[Your objective]:
Reproduce the listing below verbatim.

#####

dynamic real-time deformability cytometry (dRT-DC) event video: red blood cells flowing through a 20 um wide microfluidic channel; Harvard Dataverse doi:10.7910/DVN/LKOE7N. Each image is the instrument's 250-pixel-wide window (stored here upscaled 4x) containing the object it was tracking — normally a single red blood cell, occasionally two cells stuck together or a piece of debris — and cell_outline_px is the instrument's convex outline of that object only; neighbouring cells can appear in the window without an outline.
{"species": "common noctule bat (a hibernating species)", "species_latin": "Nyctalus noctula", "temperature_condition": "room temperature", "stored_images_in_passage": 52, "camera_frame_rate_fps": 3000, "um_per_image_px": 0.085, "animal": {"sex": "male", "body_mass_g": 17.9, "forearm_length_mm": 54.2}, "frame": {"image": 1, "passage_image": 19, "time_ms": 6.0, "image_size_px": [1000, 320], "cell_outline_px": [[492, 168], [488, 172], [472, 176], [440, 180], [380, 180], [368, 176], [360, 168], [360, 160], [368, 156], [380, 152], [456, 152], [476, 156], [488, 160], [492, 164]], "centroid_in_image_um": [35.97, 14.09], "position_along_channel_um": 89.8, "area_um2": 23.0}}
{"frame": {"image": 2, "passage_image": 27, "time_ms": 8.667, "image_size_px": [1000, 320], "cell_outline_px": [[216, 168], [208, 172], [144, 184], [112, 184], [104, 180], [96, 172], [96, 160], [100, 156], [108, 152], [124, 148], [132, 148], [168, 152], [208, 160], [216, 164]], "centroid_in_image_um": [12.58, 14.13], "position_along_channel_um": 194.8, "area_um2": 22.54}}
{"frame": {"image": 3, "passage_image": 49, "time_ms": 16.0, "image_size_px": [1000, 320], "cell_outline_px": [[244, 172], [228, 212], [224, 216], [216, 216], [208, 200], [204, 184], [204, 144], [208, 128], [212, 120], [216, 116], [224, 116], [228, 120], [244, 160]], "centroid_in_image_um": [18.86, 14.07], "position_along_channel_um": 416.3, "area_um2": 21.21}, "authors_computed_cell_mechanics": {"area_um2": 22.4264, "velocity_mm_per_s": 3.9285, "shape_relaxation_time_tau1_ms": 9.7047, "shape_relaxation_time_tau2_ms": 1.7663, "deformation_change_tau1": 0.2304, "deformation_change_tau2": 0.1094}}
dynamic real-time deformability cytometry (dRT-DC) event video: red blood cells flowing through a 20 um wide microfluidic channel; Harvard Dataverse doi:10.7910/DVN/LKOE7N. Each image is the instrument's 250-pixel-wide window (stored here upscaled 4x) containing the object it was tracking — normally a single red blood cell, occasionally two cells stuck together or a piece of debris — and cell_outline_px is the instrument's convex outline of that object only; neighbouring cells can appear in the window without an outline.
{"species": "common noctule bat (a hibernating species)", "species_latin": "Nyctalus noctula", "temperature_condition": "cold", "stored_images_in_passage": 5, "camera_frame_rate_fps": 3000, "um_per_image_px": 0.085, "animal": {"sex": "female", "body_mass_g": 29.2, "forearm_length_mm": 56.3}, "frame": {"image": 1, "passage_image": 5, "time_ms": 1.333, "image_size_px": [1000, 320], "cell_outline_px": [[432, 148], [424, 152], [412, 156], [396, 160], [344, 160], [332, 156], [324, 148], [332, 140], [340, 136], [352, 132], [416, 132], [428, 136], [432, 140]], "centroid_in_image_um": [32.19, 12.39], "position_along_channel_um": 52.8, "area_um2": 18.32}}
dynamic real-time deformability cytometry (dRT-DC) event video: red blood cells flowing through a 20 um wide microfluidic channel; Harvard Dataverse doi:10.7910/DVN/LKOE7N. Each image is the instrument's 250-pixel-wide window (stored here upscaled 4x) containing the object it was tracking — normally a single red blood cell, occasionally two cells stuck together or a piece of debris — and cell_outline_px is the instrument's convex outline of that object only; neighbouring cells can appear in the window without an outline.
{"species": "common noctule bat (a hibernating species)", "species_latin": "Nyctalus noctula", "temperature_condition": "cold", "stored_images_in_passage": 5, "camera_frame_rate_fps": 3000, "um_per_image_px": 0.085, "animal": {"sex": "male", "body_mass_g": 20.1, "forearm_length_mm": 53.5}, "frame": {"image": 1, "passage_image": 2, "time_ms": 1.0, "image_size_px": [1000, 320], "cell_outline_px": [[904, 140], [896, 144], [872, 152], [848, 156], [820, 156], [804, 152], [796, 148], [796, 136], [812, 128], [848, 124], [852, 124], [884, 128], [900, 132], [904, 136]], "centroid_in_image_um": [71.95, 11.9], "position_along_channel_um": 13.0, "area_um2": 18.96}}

#####

[Expected answer]:
dynamic real-time deformability cytometry (dRT-DC) event video: red blood cells flowing through a 20 um wide microfluidic channel; Harvard Dataverse doi:10.7910/DVN/LKOE7N. Each image is the instrument's 250-pixel-wide window (stored here upscaled 4x) containing the object it was tracking — normally a single red blood cell, occasionally two cells stuck together or a piece of debris — and cell_outline_px is the instrument's convex outline of that object only; neighbouring cells can appear in the window without an outline.
{"species": "common noctule bat (a hibernating species)", "species_latin": "Nyctalus noctula", "temperature_condition": "room temperature", "stored_images_in_passage": 52, "camera_frame_rate_fps": 3000, "um_per_image_px": 0.085, "animal": {"sex": "male", "body_mass_g": 17.9, "forearm_length_mm": 54.2}, "frame": {"image": 1, "passage_image": 19, "time_ms": 6.0, "image_size_px": [1000, 320], "cell_outline_px": [[492, 168], [488, 172], [472, 176], [440, 180], [380, 180], [368, 176], [360, 168], [360, 160], [368, 156], [380, 152], [456, 152], [476, 156], [488, 160], [492, 164]], "centroid_in_image_um": [35.97, 14.09], "position_along_channel_um": 89.8, "area_um2": 23.0}}
{"frame": {"image": 2, "passage_image": 27, "time_ms": 8.667, "image_size_px": [1000, 320], "cell_outline_px": [[216, 168], [208, 172], [144, 184], [112, 184], [104, 180], [96, 172], [96, 160], [100, 156], [108, 152], [124, 148], [132, 148], [168, 152], [208, 160], [216, 164]], "centroid_in_image_um": [12.58, 14.13], "position_along_channel_um": 194.8, "area_um2": 22.54}}
{"frame": {"image": 3, "passage_image": 49, "time_ms": 16.0, "image_size_px": [1000, 320], "cell_outline_px": [[244, 172], [228, 212], [224, 216], [216, 216], [208, 200], [204, 184], [204, 144], [208, 128], [212, 120], [216, 116], [224, 116], [228, 120], [244, 160]], "centroid_in_image_um": [18.86, 14.07], "position_along_channel_um": 416.3, "area_um2": 21.21}, "authors_computed_cell_mechanics": {"area_um2": 22.4264, "velocity_mm_per_s": 3.9285, "shape_relaxation_time_tau1_ms": 9.7047, "shape_relaxation_time_tau2_ms": 1.7663, "deformation_change_tau1": 0.2304, "deformation_change_tau2": 0.1094}}
dynamic real-time deformability cytometry (dRT-DC) event video: red blood cells flowing through a 20 um wide microfluidic channel; Harvard Dataverse doi:10.7910/DVN/LKOE7N. Each image is the instrument's 250-pixel-wide window (stored here upscaled 4x) containing the object it was tracking — normally a single red blood cell, occasionally two cells stuck together or a piece of debris — and cell_outline_px is the instrument's convex outline of that object only; neighbouring cells can appear in the window without an outline.
{"species": "common noctule bat (a hibernating species)", "species_latin": "Nyctalus noctula", "temperature_condition": "cold", "stored_images_in_passage": 5, "camera_frame_rate_fps": 3000, "um_per_image_px": 0.085, "animal": {"sex": "female", "body_mass_g": 29.2, "forearm_length_mm": 56.3}, "frame": {"image": 1, "passage_image": 5, "time_ms": 1.333, "image_size_px": [1000, 320], "cell_outline_px": [[432, 148], [424, 152], [412, 156], [396, 160], [344, 160], [332, 156], [324, 148], [332, 140], [340, 136], [352, 132], [416, 132], [428, 136], [432, 140]], "centroid_in_image_um": [32.19, 12.39], "position_along_channel_um": 52.8, "area_um2": 18.32}}
dynamic real-time deformability cytometry (dRT-DC) event video: red blood cells flowing through a 20 um wide microfluidic channel; Harvard Dataverse doi:10.7910/DVN/LKOE7N. Each image is the instrument's 250-pixel-wide window (stored here upscaled 4x) containing the object it was tracking — normally a single red blood cell, occasionally two cells stuck together or a piece of debris — and cell_outline_px is the instrument's convex outline of that object only; neighbouring cells can appear in the window without an outline.
{"species": "common noctule bat (a hibernating species)", "species_latin": "Nyctalus noctula", "temperature_condition": "cold", "stored_images_in_passage": 5, "camera_frame_rate_fps": 3000, "um_per_image_px": 0.085, "animal": {"sex": "male", "body_mass_g": 20.1, "forearm_length_mm": 53.5}, "frame": {"image": 1, "passage_image": 2, "time_ms": 1.0, "image_size_px": [1000, 320], "cell_outline_px": [[904, 140], [896, 144], [872, 152], [848, 156], [820, 156], [804, 152], [796, 148], [796, 136], [812, 128], [848, 124], [852, 124], [884, 128], [900, 132], [904, 136]], "centroid_in_image_um": [71.95, 11.9], "position_along_channel_um": 13.0, "area_um2": 18.96}}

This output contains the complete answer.